Aussi fragile que l'aile d'un papillon englouti par la gueule avide d'une chauve-souris, la lueur s'éteignit et mourut dans l'obscurité des pupilles de Lady Allister. Elle s'en était allée à nouveau. Lizzy craqua et se mit à frapper de ses poings les jambes de sa mère en hurlant des paroles incompréhensibles. Katherine avait trouvé une échappatoire au plus profond de son esprit tourmenté, là où la petite Lizzy ne pouvait la suivre. Aussi immobile qu'une statue de marbre, elle ne réagissait pas au déchaînement de fureur de sa fille. La réalité rimait avec souffrance, il était bien plus doux de s'abîmer dans les méandres de son imagination. Là où ses enfants vivaient encore.
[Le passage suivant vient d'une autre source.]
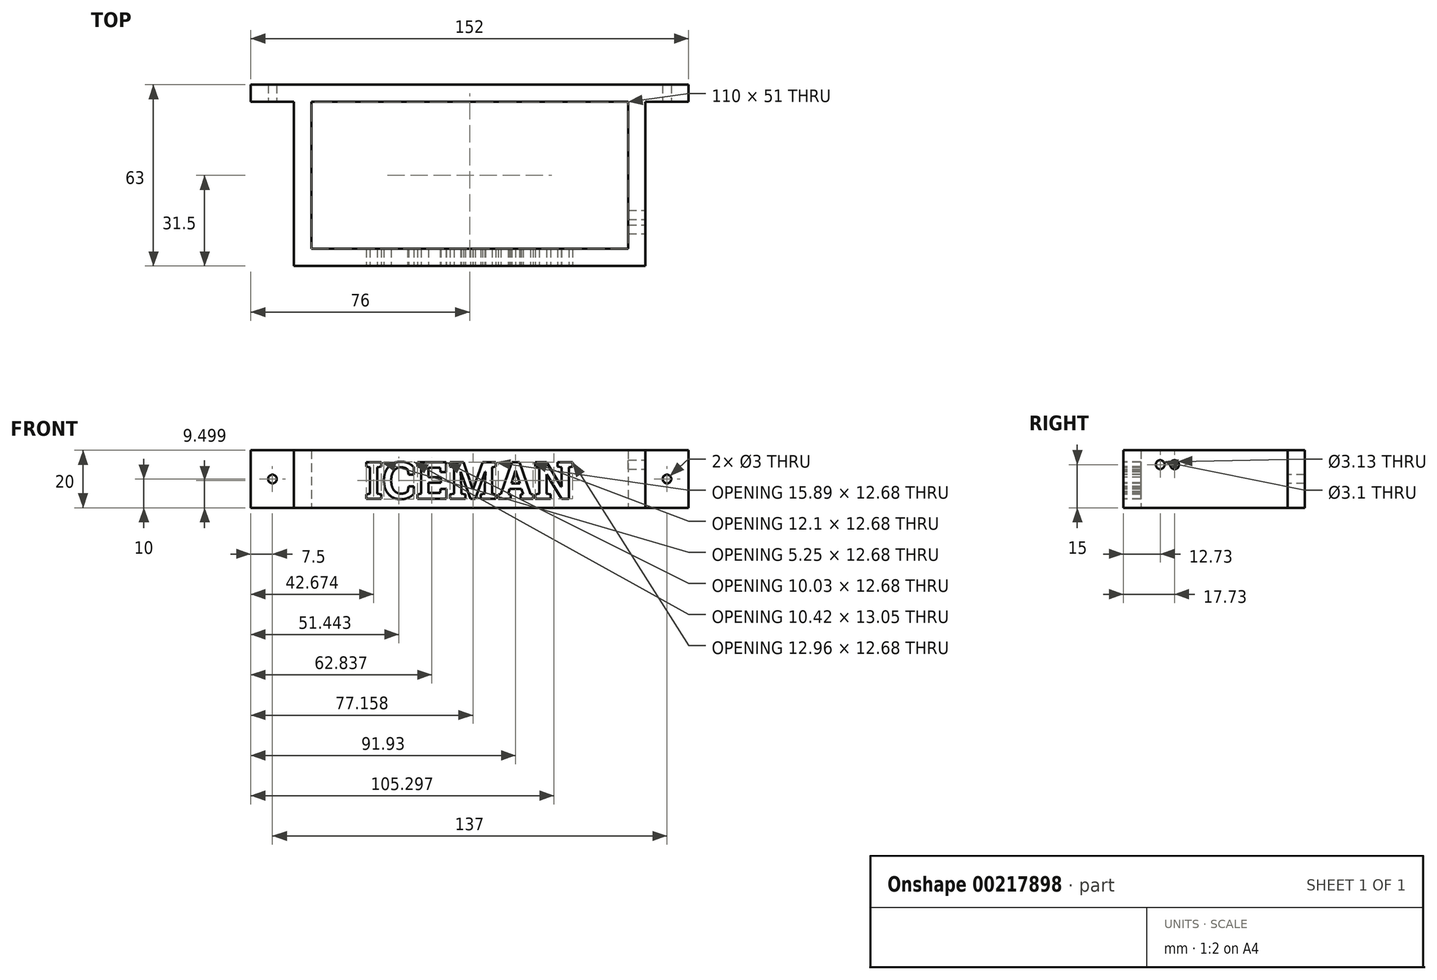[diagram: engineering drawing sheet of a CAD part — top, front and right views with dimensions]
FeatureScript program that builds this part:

Lizzy ignorait depuis combien de temps elle s'acharnait sur les jupons de sa mère. Le chagrin, la peur et le manque de sommeil mettaient ses nerfs à rude épreuve. Sa gouvernante lui avait maintes fois répété, qu'une jeune fille de son âge devait savoir se tenir en toutes circonstances. Néanmoins, elle refoula ses cours de conduite dans le néant et laissa libre cours à ses angoisses. Si elle ne pleurait pas et n'hurlait pas, son esprit allait se briser comme une statue de verre.

Des mains puissantes arrachèrent la fillette à cette violente altercation, la tirant rudement en arrière et l'obligeant à quitter la pièce. Les joues rouges de colère, Lizzy se débattit pour s'échapper, en vain.

Lady Allister ne sursauta même pas lorsque la porte du Salon Pourpre claqua sèchement.